As a therapist, I have the honor of becoming someone’s “secret holder”. I get to peek into other people’s minds and hearts and I am always so humbled by this offering. Each client gives me the gift of witnessing Truth – of seeing the human condition in its purest, most raw form. My clients are brave warriors who have the courage to be vulnerable, to get real with themselves and with me.
And through my work, I have the privilege of knowing something so real and so true and so comforting: that we are all the same. I get to hear the same stories and struggles, the same fears and insecurities, the same challenges that we all hide from one another, that we feel are too shameful or ugly to share.
So what do I know about who we are? What have I learned about how we think and feel, about the ways we live?
I’ve learned that every person has a story – a unique tale of triumphs and struggles that makes us who we are. We all feel the same things – depression and anxiety and fear and loneliness – and we all hold the same negative, distorted beliefs about ourselves (“I’m broken/not enough/unloveable/unworthy/different”) when we listen to the asshole who lives in our heads (aka, the mind or ego). I know that we all long for happiness, peace of mind and security and that all of our egos constantly seek external validation, reassurance and approval.
I’ve seen the way society and social constructs influence who we are – and detract from our sense of happiness. I’ve learned how the social construct of gender, for example, traps us – men and women alike – into believing certain things about ourselves, all of which are negative and self-destructive. I see how men struggle with feeling as though they carry the weight of the world on their shoulders and despite constantly (and secretly) struggling with anxiety, fear and inadequacy. How they are taught that “real men” don’t have feelings (other than anger, hunger or fatigue) and that being a “real man” means always wanting sex and being able to perform sexually. And they all tell me these things behind closed doors, remaining psychologically isolated from everyone and everything around them because society tells them not to share their thoughts and emotions with each other.
I’ve seen how women are burning out trying to be “superwoman” – that they’re wearing too many hats, playing too many roles, juggling too many balls. I’ve heard women talk about the stories that trap them, that delude them into thinking happiness comes from marriage or babies or being physically attractive. How ashamed they feel when they admit that motherhood is hard or shitty or that they miss having “me time”. How they’re socialized to be “good girls”, to not ever yell or scream or externalize their anger (and god forbid that anger turn into rage!). How they end up starving themselves or cutting themselves or generally hating themselves because they’ve turned that rage inward, choosing to self-destruct rather than hurt anyone else. How they learn to take care of their entire world but never themselves.

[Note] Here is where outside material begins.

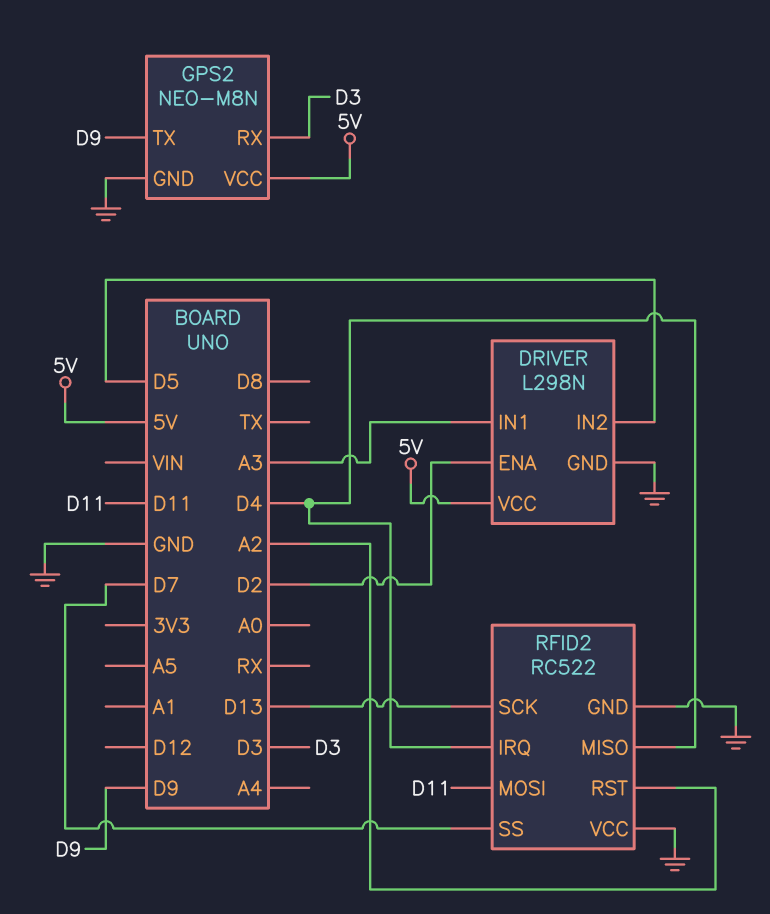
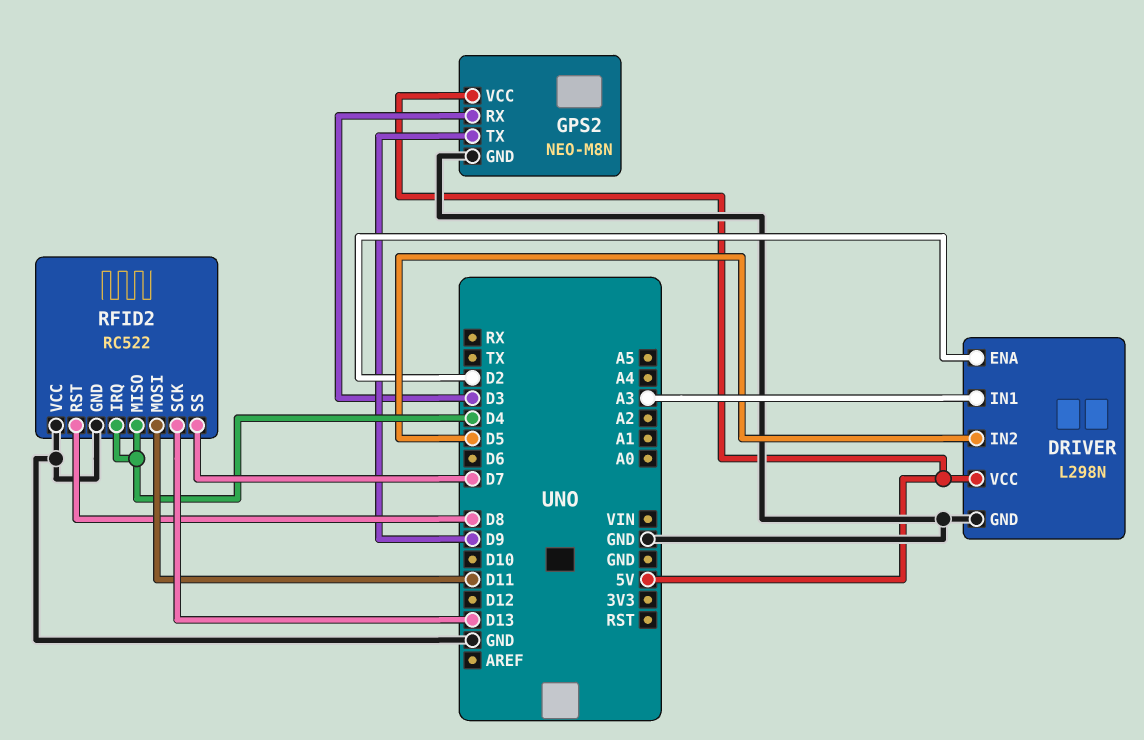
RFID2 pin RST: A2 -> D8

But all of these things I’ve learned, these patterns I’ve noticed, are not real. These stories are just that – narratives that our minds play over and over, that “society” (that ambiguous, amorphous, unseen arbiter of all things) teaches us, and that we all blindly follow. We’re all “keeping up with the Joneses” but has anyone ever met the Joneses? They’re not real. These stories are all just folklore and delusion, the mind causing suffering.
And I’ve also learned that none of us is our mind – we are not the stories in our heads, the thoughts or the feelings that we experience, the boxes or labels that society tells us we must fit into in order to be worthy, in order to belong.
So who are we? Who are YOU, really? You are the place within you that is still, radiant, peace. You are Light – which is Love which is Wisdom which is Truth. You are the spark of the divine that lives in your gut and that you hear as instinct, as intuition. The place within you that is calm and kind, that feels like love. You are your spirit, your essence, your soul – not your body or your mind, because those things change rapidly and constantly, from the second we’re born until we take our last breath.
Let that space within you be your guide. Let your highest self, your heart, who you really are, lead you through your days. Let it teach you, let it soothe and comfort you, let that place within you that is pure goodness tell you how to love and care for your self. Don’t listen to your mind, to thinking: the voice in your head will always be negative and critical because that’s its job. Its job is to protect us, to detect possible threats, in order to ensure our survival. Its job is not to make you happy, to ensure peace of mind or wellbeing.
Tune out all the stories, all the “shoulds”, the comparisons and the catastrophizing and the grasping and clinging and resisting and running. Quiet the mind, the constant search for external factors that can magically bring intrinsic joy (because they never can). Breathe, become anchored by your breath and by your physical body that grounds you, and simply feel this moment – and in doing so, you’ll create space between who you really are and your thoughts. Step back from the incessant stream of meaningless mind chatter – there’s nothing to know, no problem to solve or future to predict. Detach from your mind, from the ego’s lies about who you are and what to do and how to live.
You are perfect. You are complete and whole. You were born enough and you’ve always been enough. So bewho you are: be Light and Love and Wisdom and Peace and Truth. Radiate your true essence, live authentically and genuinely and whole-heartedly. Open to this life and all that it contains – the heartbreak and the pain and the ecstasy and the bliss and everything in between. Be brave, have the courage to be vulnerable and to live your Truth and to let yourself feel joy and love and to finally exhale and be at peace and be well.